Quand la reine d'Angleterre serre la main d'un ancien dirigeant de l'IRA...

par Grégoire Lecalot mardi 26 juin 2012 17:05
David Moir Reuters

Symbole ultime de la réconciliation en Irlande du Nord, la reine Elizabeth II se prépare à rencontrer un ancien dirigeant de l'IRA. Arrivée en Irlande du Nord dans le cadre des célébrations de son jubilé de diamant, la souveraine rencontrera demain Martin McGuinness, ancien chef d'état-major de l'IRA et aujourd'hui vice-Premier ministre d'Ulster, à qui elle va serrer la main.

Entre 1979 et 1982, si un homme n'envisageait pas de serrer la main un jour à la reine d'Angleterre, c'était bien Martin McGuinness. Il était alors chef d'état-major de l'IRA, l'Armée républicaine irlandaise, en pleine lutte pour détacher la province d'Ulster du Royaume-Uni. Pourtant, demain, à Belfast, c'est ce qu'il fera, en tant que vice-Premier ministre de la province semi-autonome.

Ce geste sera sans doute un grand moment d'émotion, et un symbole fort du retour de la paix en Irlande du Nord, après 30 années de "troubles" qui ont fait 3.500 morts. Signe des temps, c'est la première fois qu'une visite de la reine est annoncée à l'avance.

Poignée de main

La reine Elizabeth II est arrivée aujourd'hui en Ulster, dans le cadre du tour du Royaume-Uni qu'elle a entrepris pour son jubilé de diamant. Elle a assisté à un office religieux à Enniskillen, dans le sud de la province, théâtre d'un sanglant attentat en 1987.

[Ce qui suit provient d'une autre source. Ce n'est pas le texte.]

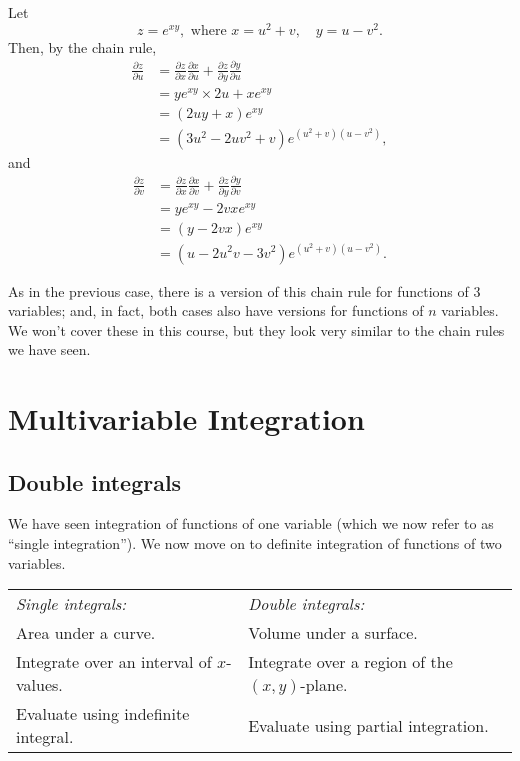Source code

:   \begin{example}
    Let
      \[
        z = e^{xy}, \text{ where } x = u^2 + v, \quad y = u - v^2.
      \]
    Then, by the chain rule,
      \begin{align*}
        \frac{\partial z}{\partial u} & = \frac{\partial z}{\partial x}\frac{\partial x}{\partial u} + \frac{\partial z}{\partial y}\frac{\partial y}{\partial u}  \\
        & = ye^{xy} \times 2u + xe^{xy}  \\
        & = (2uy + x)e^{xy}  \\
        & = (3u^2 - 2uv^2 + v)e^{(u^2 + v)(u - v^2)},
      \end{align*}
    and
      \begin{align*}
        \frac{\partial z}{\partial v} & = \frac{\partial z}{\partial x}\frac{\partial x}{\partial v} + \frac{\partial z}{\partial y}\frac{\partial y}{\partial v}  \\
        & = ye^{xy} - 2vxe^{xy}  \\
        & = (y - 2vx)e^{xy}  \\
        & = (u - 2u^2v - 3v^2)e^{(u^2 + v)(u - v^2)}.
      \end{align*}
  \end{example}

  As in the previous case, there is a version of this chain rule for functions of $3$ variables; and, in fact, both cases also have versions for functions of $n$ variables.  We won't cover these in this course, but they look very similar to the chain rules we have seen.









\newpage

\section{Multivariable Integration}

\subsection{Double integrals}

  We have seen integration of functions of one variable (which we now refer to as ``single integration'').  We now move on to definite integration of functions of two variables.

  \begin{tabular}{p{}|p{}}
    \emph{Single integrals:} & \emph{Double integrals:}  \\
    Area under a curve. & Volume under a surface.  \\
    Integrate over an interval of $x$-values. & Integrate over a region of the $(x, y)$-plane.  \\
    Evaluate using indefinite integral. & Evaluate using partial integration.  \\
  \end{tabular}

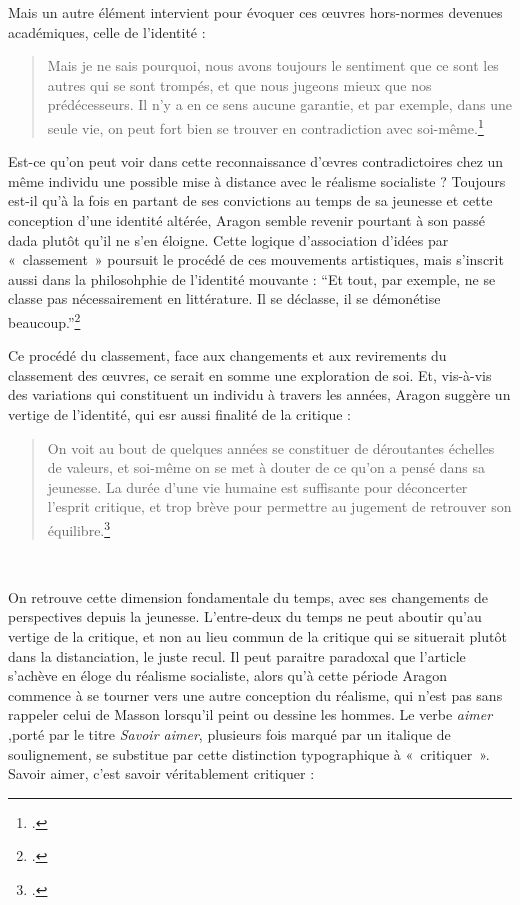  Mais un autre élément intervient pour évoquer ces \oe{}uvres hors-normes devenues académiques, celle de l’identité :  
 \begin{quote}
  Mais je ne sais pourquoi, nous avons toujours le sentiment que ce sont les autres qui se sont trompés, et que nous jugeons mieux que nos prédécesseurs. Il n’y a en ce sens aucune garantie, et par exemple, dans une seule vie, on peut fort bien se trouver en contradiction avec soi-même.\footcite{savoiraimer}\end{quote}

	Est-ce qu’on peut voir dans cette reconnaissance d’\oe{}vres contradictoires chez un même individu une possible mise à distance avec le réalisme socialiste ? Toujours est-il qu’à la fois en partant de ses convictions au temps de sa jeunesse et cette conception d’une identité altérée, Aragon semble revenir pourtant à son passé dada plutôt qu’il ne s’en éloigne. Cette logique d'association d'idées par  « classement » poursuit le procédé de ces mouvements artistiques, mais s'inscrit aussi dans la philosohphie de l'identité mouvante : \enquote{Et tout, par exemple, ne se classe pas nécessairement en littérature. Il se déclasse, il se démonétise beaucoup.}\footcite{savoiraimer}

Ce procédé du classement, face aux changements et aux revirements du  classement des \oe{}uvres, ce serait en somme une exploration de soi. Et, vis-à-vis des variations qui constituent un individu à travers les années,  Aragon suggère un vertige de l’identité, qui esr aussi finalité de la critique : 

\begin{quote}
 On voit au bout de quelques années se constituer de déroutantes échelles de valeurs, et soi-même on se met à douter de ce qu’on a pensé dans sa jeunesse. La durée d’une vie humaine est suffisante pour déconcerter l’esprit critique, et trop brève pour permettre au jugement de retrouver son équilibre.\footcite{savoiraimer}   
\end{quote}
 

	 On retrouve cette dimension fondamentale du temps, avec ses changements de perspectives depuis la jeunesse. L’entre-deux du temps ne peut aboutir qu’au vertige de la critique, et non au lieu commun de la critique qui se situerait plutôt dans la distanciation, le juste recul. Il peut paraitre paradoxal que l’article s’achève en éloge du réalisme socialiste, alors qu’à cette période Aragon commence à se tourner vers une autre conception du réalisme, qui n’est pas sans rappeler celui de Masson lorsqu’il peint ou dessine les hommes. Le verbe \emph{aimer} ,porté par le titre \emph{Savoir aimer},  plusieurs fois marqué par un italique de soulignement, se substitue par cette distinction typographique à « critiquer ». Savoir aimer, c’est savoir véritablement critiquer :  

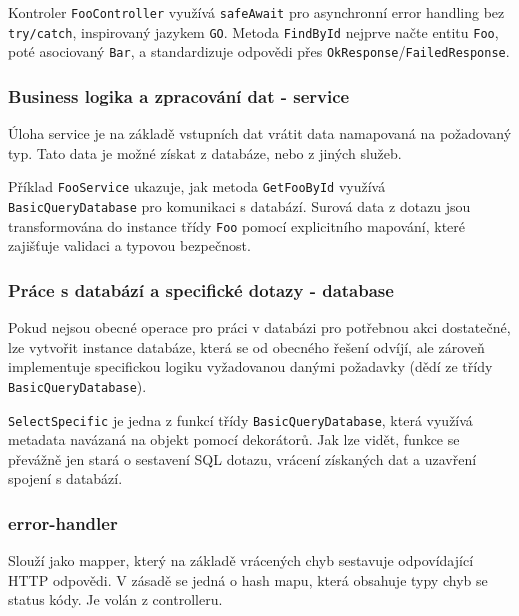 

Kontroler \texttt{FooController} využívá \texttt{safeAwait} pro asynchronní error handling bez \texttt{try/catch}, inspirovaný jazykem \texttt{GO}. Metoda \texttt{FindById} nejprve načte entitu \texttt{Foo}, poté asociovaný \texttt{Bar}, a standardizuje odpovědi přes \texttt{OkResponse}/\texttt{FailedResponse}.

\subsubsection{Business logika a zpracování dat - service}
Úloha service je na základě vstupních dat vrátit data namapovaná na požadovaný typ. Tato data je možné získat z databáze, nebo z jiných služeb.



Příklad \texttt{FooService} ukazuje, jak metoda \texttt{GetFooById} využívá \texttt{BasicQueryDatabase} pro komunikaci s databází. Surová data z dotazu jsou transformována do instance třídy \texttt{Foo} pomocí explicitního mapování, které zajišťuje validaci a typovou bezpečnost.

\subsubsection{Práce s databází a specifické dotazy - database}
Pokud nejsou obecné operace pro práci v databázi pro potřebnou akci dostatečné, lze vytvořit instance databáze, která se od obecného řešení odvíjí, ale zároveň implementuje specifickou logiku vyžadovanou danými požadavky (dědí ze třídy \texttt{BasicQueryDatabase}).



\texttt{SelectSpecific} je jedna z funkcí třídy \texttt{BasicQueryDatabase}, která využívá metadata navázaná na objekt pomocí dekorátorů. Jak lze vidět, funkce se převážně jen stará o sestavení SQL dotazu, vrácení získaných dat a uzavření spojení s databází.

\subsubsection{error-handler}
Slouží jako mapper, který na základě vrácených chyb sestavuje odpovídající HTTP odpovědi. V zásadě se jedná o hash mapu, která obsahuje typy chyb se status kódy. Je volán z controlleru.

C'est demain, après une réception au palais de Stormont à Belfast, qu'elle doit rencontrer Martin McGuinness, dans un théâtre de la ville, au cours d'une manifestation culturelle à laquelle assistera aussi le président irlandais, Michael D Higgins : "il s'agit aussi, en tant que représentant de mon parti (le Sinn Féin, NDLR), de montrer aux unionistes du nord que nous sommes prêts à respecter ce en quoi ils croient, même si nous sommes toujours des républicains irlandais", a commenté l'ancien dirigeant de l'IRA, âgé de 62 ans, qui a aussi été l'un des principaux négociateur des accords du Vendredi Saint, en 1998.

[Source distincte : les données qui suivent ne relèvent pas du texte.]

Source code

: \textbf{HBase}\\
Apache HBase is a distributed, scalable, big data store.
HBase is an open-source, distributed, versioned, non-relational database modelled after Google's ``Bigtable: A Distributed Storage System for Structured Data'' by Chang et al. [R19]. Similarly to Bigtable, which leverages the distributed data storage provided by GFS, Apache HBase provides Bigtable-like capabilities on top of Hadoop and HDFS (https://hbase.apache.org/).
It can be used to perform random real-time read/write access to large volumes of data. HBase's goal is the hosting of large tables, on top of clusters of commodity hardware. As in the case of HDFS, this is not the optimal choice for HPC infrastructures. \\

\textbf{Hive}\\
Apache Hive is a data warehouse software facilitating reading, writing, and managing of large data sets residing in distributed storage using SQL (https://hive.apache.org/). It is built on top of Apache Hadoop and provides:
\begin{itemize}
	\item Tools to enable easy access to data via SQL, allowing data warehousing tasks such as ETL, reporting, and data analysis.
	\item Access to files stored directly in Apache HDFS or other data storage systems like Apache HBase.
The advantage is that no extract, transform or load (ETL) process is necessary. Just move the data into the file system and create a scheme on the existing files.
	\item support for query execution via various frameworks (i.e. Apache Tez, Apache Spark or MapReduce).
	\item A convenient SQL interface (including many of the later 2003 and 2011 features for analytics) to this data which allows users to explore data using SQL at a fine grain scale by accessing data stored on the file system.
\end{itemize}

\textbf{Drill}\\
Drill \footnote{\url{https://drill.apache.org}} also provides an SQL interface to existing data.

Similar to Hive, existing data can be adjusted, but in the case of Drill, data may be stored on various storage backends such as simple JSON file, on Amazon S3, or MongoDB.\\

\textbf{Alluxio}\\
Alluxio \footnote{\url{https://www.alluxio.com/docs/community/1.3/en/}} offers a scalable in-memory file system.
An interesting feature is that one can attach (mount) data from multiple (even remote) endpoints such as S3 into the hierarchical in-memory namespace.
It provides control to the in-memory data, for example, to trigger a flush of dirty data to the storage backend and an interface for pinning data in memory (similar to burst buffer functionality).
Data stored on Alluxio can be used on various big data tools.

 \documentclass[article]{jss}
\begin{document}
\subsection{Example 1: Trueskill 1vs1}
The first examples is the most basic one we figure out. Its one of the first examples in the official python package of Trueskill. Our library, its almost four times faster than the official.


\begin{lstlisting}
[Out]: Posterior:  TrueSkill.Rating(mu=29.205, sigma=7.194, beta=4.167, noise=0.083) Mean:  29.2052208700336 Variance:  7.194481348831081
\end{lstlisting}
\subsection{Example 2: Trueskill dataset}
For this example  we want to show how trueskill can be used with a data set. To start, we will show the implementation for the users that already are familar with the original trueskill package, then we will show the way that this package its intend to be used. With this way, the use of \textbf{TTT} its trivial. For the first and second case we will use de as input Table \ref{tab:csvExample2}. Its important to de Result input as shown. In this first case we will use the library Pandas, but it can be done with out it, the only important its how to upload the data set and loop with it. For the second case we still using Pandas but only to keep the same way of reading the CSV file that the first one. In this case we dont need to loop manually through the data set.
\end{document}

Jusqu'à présent, le Sinn Féin, qui milite toujours officiellement pour le rattachement de l'Ulster à la république d'Irlande, a toujours boycotté les visites d'Elizabeth II. Mais sa position a évolué depuis l'an dernier, lors de la visite de la souveraine en Iralnde, justement. Le Sinn Féin avait salué la "sincère compassion" de la reine pour les victimes de la cause irlandaise.